Tellman was not sure. “Wounds, for a start,” he answered. “He was a soldier in the 33rd. He saw a lot of action. He was invalided out. Shot in the leg.”
“No, ’e weren’t,” the attendant said with certainty. “Might a’ broke a bone or two. Couldn’t tell that without cutting ’im open. But shot goes through the skin, leaves a scar. There’s a knife scar on ’is arm, an’ another on ’is chest, down the side of ’is ribs. In’t nuthink on ’is legs, but look for yerself.”
“It was on his military record,” Tellman argued. “I saw it. He was wounded very badly.”
“Look for yerself!” the attendant repeated.
Tellman did so. The legs of the corpse were cold, the flesh slack when he touched it. But there were no scars, no marks where a bullet or musket ball had smashed in. This man had certainly not been shot, in the legs or anywhere else.
The attendant was watching him curiously.
“Wrong records?” he asked, twisting up his face. “Or wrong corpse?”
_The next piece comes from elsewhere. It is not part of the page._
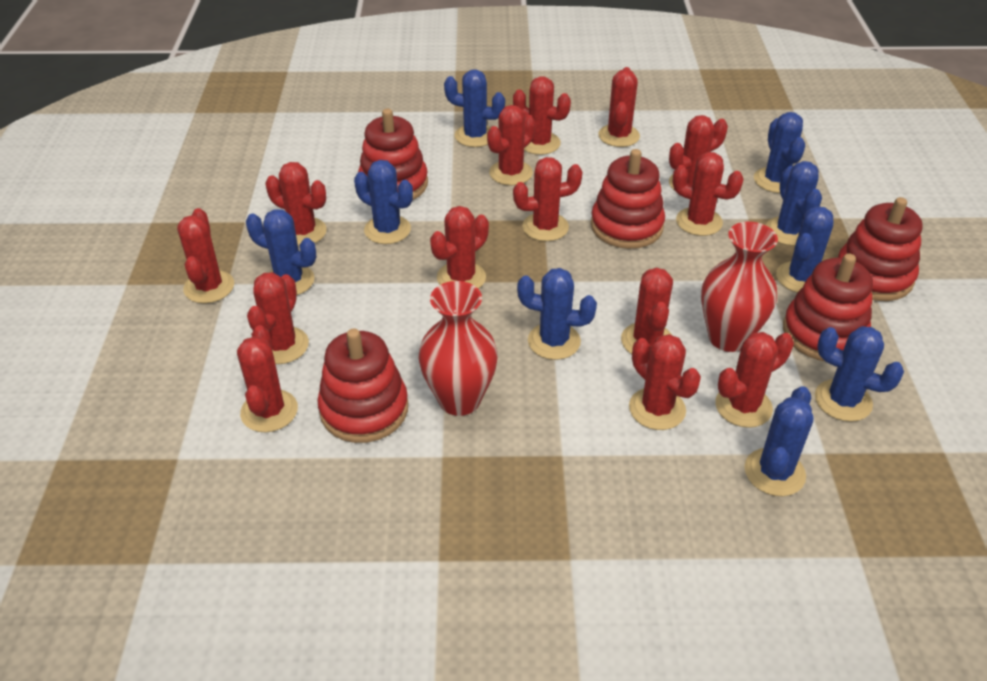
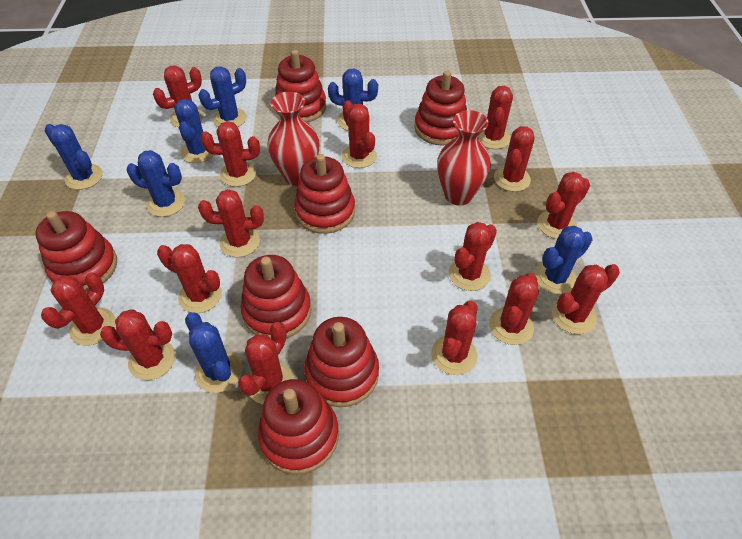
blue cactus: [246,209,316,295] [354,160,413,244] [444,69,505,147] [517,268,597,360] [744,386,814,496] [754,112,805,193] [766,161,822,246] [776,206,833,293] [815,326,904,422] = 9 -> [45,124,103,190] [126,150,185,217] [174,99,214,163] [185,312,243,393] [198,66,247,127] [328,68,378,131] [535,226,593,295] = 7
red cactus: [177,208,234,303] [237,325,298,432] [247,272,309,364] [266,162,327,246] [430,206,489,289] [487,105,535,186] [513,76,571,155] [513,157,582,241] [598,67,640,147] [621,268,673,354] [629,334,701,430] [669,115,728,191] [673,152,744,236] [715,332,794,428] = 14 -> [41,272,116,346] [100,309,176,380] [153,65,204,127] [157,244,222,313] [198,189,264,257] [201,121,260,187] [238,322,294,404] [342,100,377,168] [431,301,478,375] [449,222,497,291] [478,86,513,149] [489,273,539,345] [494,126,534,192] [537,172,590,239] [552,264,620,334] = 15
red stacking toy: [317,328,408,443] [358,109,428,200] [591,149,665,249] [783,253,873,361] [838,197,923,301] = 5 -> [36,211,117,292] [241,255,311,339] [258,379,339,475] [275,50,326,122] [294,154,355,234] [304,317,379,407] [414,70,467,146] = 7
“I don’t know,” Tellman replied. He bit his lip. “I suppose any records could be wrong, but it doesn’t seem likely. But if this isn’t Albert Cole, who is it? And why did he have Albert Cole’s socks receipt on him? Why would a
nybody steal a receipt for three pairs of socks?”
“Beats me.” The attendant shrugged. “ ’ow are yer gonner find out OO this poor devil is, then? Could be anyone.”
Tellman thought furiously. “Well, it’s someone who spends a lot of time out on the streets, in boots that don’t fit very well. Look at the calluses on his feet. And he’s dirty, but he’s not a manual worker. His hands are too soft, but his nails are broken, and they were before he fought off his attacker because the dirt is in them. He’s thin … and he looks a lot like Albert Cole … enough that the lawyer who passed Cole regularly and bought bootlaces from him thought it was him.”
“Lawyer?” The attendant shrugged. “Don’ suppose ’e looked at ’is face much. More like looked at the laces an’jus’ passed a word or two.”
Tellman thought that was very probably true.
“So where yer gonner start lookin’, then?” The attendant was eager, almost proprietorial about the matter.
“With people who said Albert Cole was a thief,” Tellman replied with sudden decision. “Beginning with the pawnbroker. Maybe it was this man who took the stolen things to him.”
“Good thinking,” the attendant said respectfully. “Drop in when yer passin’ by. ’Ave a cup o’ tea and tell me wot ’appens.”
“Thank you,” Tellman answered with no intention whatever of coming back if he were not driven by inescapable duty. He would write a letter!
The pawnbroker was anything but pleased to see him. His face registered his disgust when Tellman was barely through the door.
“I told yer! I get nothin’ ’ere as is stolen, far as I know. Get orff me back and leave me alone!”
Tellman stood exactly where he was. He stared at the man, seeing his anger and discomfort with pleasure.